Côte d’Ivoire : Le projet WURI et la CMU renforcent l’identification inclusive avec l’appui du PNLVBG

L’accès à une identité légale est un droit fondamental inscrit dans l’objectif 16.9 des Objectifs de Développement Durable (ODD) des Nations Unies : « assurer à tous une identité légale, y compris grâce à l’enregistrement des naissances ». Pourtant, près d’un milliard de personnes dans le monde n’ont toujours pas de preuve d’identité officielle. En Côte d’Ivoire, la situation reste préoccupante : environ 60 % de la population n’est pas enregistrée, et seuls 55 % disposent d’un extrait de naissance tandis que 45 % possèdent un certificat de nationalité (PAD du projet WURI, 2018).

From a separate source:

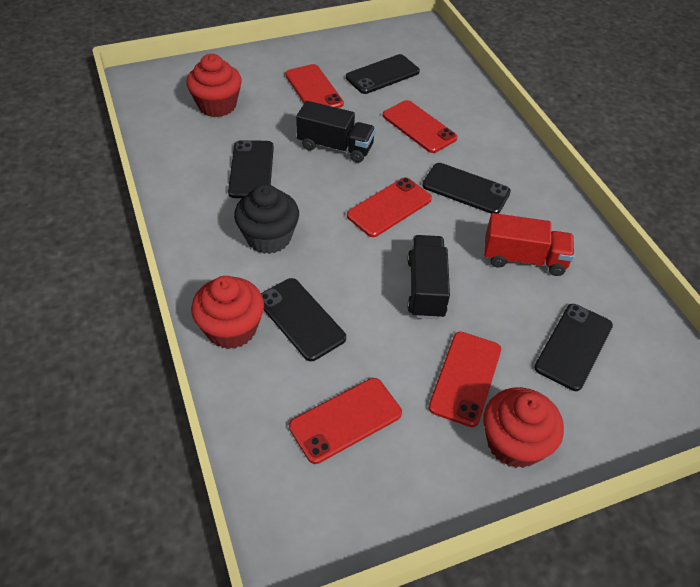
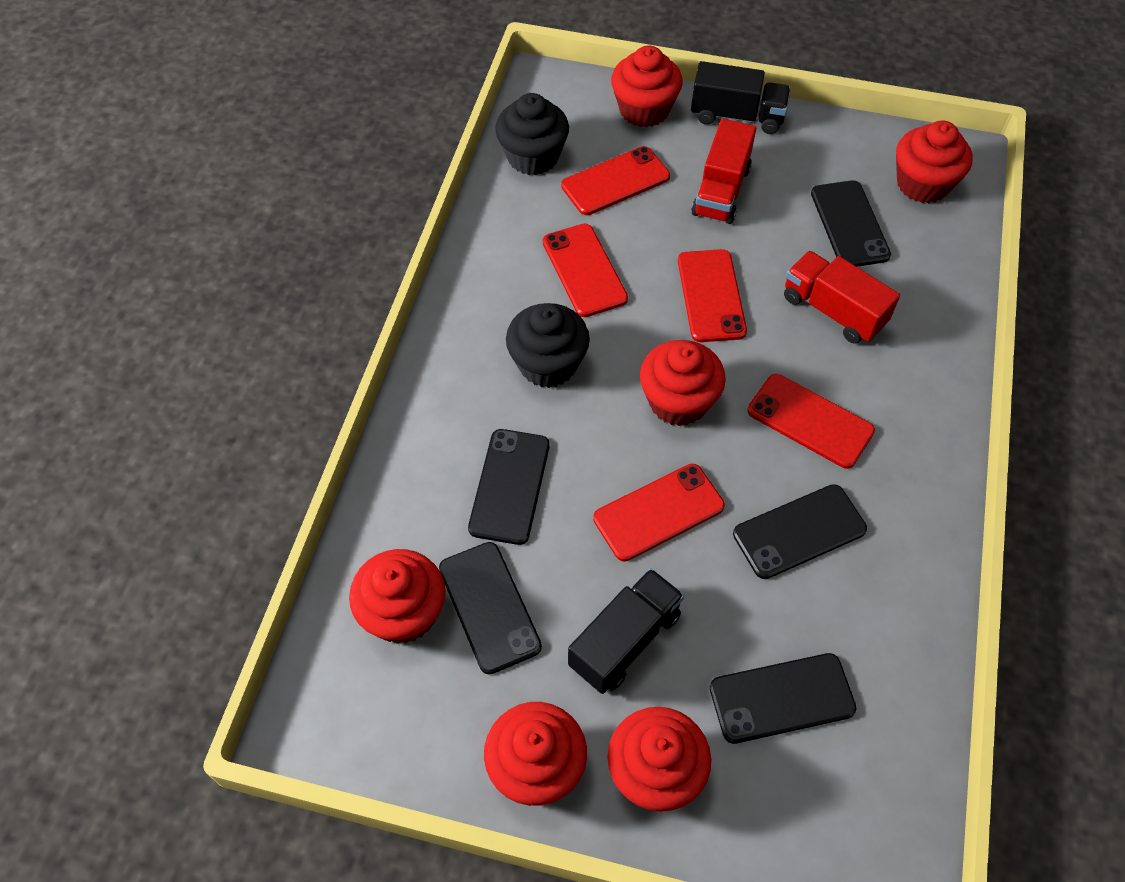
black cupcake: [234,184,299,254] = 1 -> [495,93,569,175] [506,303,590,388] = 2
red cupcake: [186,54,242,117] [191,276,264,349] [483,387,564,468] = 3 -> [349,549,445,644] [484,702,587,806] [607,707,711,811] [611,45,683,127] [640,340,726,426] [896,120,972,203] = 6
red truck: [484,213,575,276] = 1 -> [692,119,756,224] [784,251,900,344] = 2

L’engagement de l’État ivoirien

Pour relever ce défi, le Gouvernement ivoirien a initié plusieurs réformes, dont le Projet d’Identification Unique pour l’Intégration Régionale et l’Inclusion en Afrique de l’Ouest (WURI), soutenu par la Banque mondiale depuis 2018. Ce projet vise à doter chaque citoyen d’un identifiant unique et permanent, garantissant l’accès aux services de base.

Les comités locaux au cœur de la mobilisation

Pour réussir cette mission, 509 Comités Locaux Sous-préfectoraux CMU (COLOC-CMU) ont été créés afin d’impliquer les communautés, notamment en zones rurales. Ces comités ont fortement contribué à la réussite de la phase 1, en dépit de défis tels que :

  • le paiement irrégulier des primes des membres,
  • les retards dans la transmission des données,
  • et le manque de formation sur la gestion des plaintes, en particulier celles liées aux Exploitations et Abus Sexuels / Harcèlements Sexuels (EAS/HS).

Le rôle clé du PNLVBG

C’est précisément sur cet aspect que le Programme National de Lutte contre les Violences Basées sur le Genre (PNLVBG) intervient de manière décisive. Durant les formations prévues dans la phase 2, les spécialistes du PNLVBG assureront :

  • la sensibilisation des secrétaires COLOC-CMU sur les violences basées sur le genre,
  • la formation aux procédures de gestion des cas d’EAS/HS,
  • et l’orientation vers les structures compétentes pour la prise en charge des survivantes et survivants.

L’intégration du PNLVBG dans le dispositif de formation garantit que les plaintes sensibles soient traitées avec professionnalisme, confidentialité et respect des droits humains, renforçant ainsi la confiance des populations envers le système.